In this talk, we propose a functional semiparametric additive model, which models the effect of a functional covariate nonparametrically and models several scalar covariates in a linear form. We develop the method for estimating the functional semiparametric additive model by smoothing and selecting non-vanishing components for the functional covariate. We show that the estimation method can consistently estimate both nonparametric and parametric parts in the model. Numerical studies will be presented to demonstrate the advantage of the proposed model in prediction.

Friday, January 5, 2018 — 10:30 AM EST

**Statistical Methods for The Analysis of Censored Family Data under Biased Sampling Schemes**

Studies of the genetic basis for chronic disease often first aim to examine the nature and extend of within-family dependence in disease status.
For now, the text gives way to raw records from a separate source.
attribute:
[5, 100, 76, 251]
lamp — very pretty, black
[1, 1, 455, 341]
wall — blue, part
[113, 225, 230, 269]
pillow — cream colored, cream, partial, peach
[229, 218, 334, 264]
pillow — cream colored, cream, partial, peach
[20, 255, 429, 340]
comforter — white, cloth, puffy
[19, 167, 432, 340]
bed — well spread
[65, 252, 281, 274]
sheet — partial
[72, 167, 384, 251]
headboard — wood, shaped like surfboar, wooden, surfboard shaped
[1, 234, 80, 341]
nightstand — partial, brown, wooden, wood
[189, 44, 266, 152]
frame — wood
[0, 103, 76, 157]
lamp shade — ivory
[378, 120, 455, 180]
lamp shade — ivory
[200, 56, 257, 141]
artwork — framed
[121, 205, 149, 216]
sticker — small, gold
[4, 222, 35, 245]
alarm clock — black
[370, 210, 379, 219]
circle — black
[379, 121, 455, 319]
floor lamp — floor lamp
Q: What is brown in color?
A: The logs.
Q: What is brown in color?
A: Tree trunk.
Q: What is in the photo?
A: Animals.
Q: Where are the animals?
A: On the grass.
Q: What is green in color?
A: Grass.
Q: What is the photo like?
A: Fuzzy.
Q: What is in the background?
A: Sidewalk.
Families for such studies are typically selected using a biased sampling scheme in which affected individuals are recruited from a disease registry, followed by their consenting relatives. This gives right-censored or current status information on disease onset times. Methods for correcting this response-dependent sampling scheme have been developed for correlated binary data but variation in the age of assessment for family members makes this analysis uninterpretable. We develop likelihood and composite likelihood methods for modeling within-family associations in disease onset time using copula functions and second-order regression models in which dependencies are characterized by Kendall’s τ. Auxiliary data from an independent sample of individuals can be integrated by augmenting the composite likelihood to ensure identifiability and increase efficiency. An application to a motivating family study in psoriatic arthritis illustrates the method and provides evidence of excessive paternal transmission of risk. Ongoing work on the use of second-order estimating functions, alternative framework for dependence modeling, and approaches to efficient study design will also be discussed.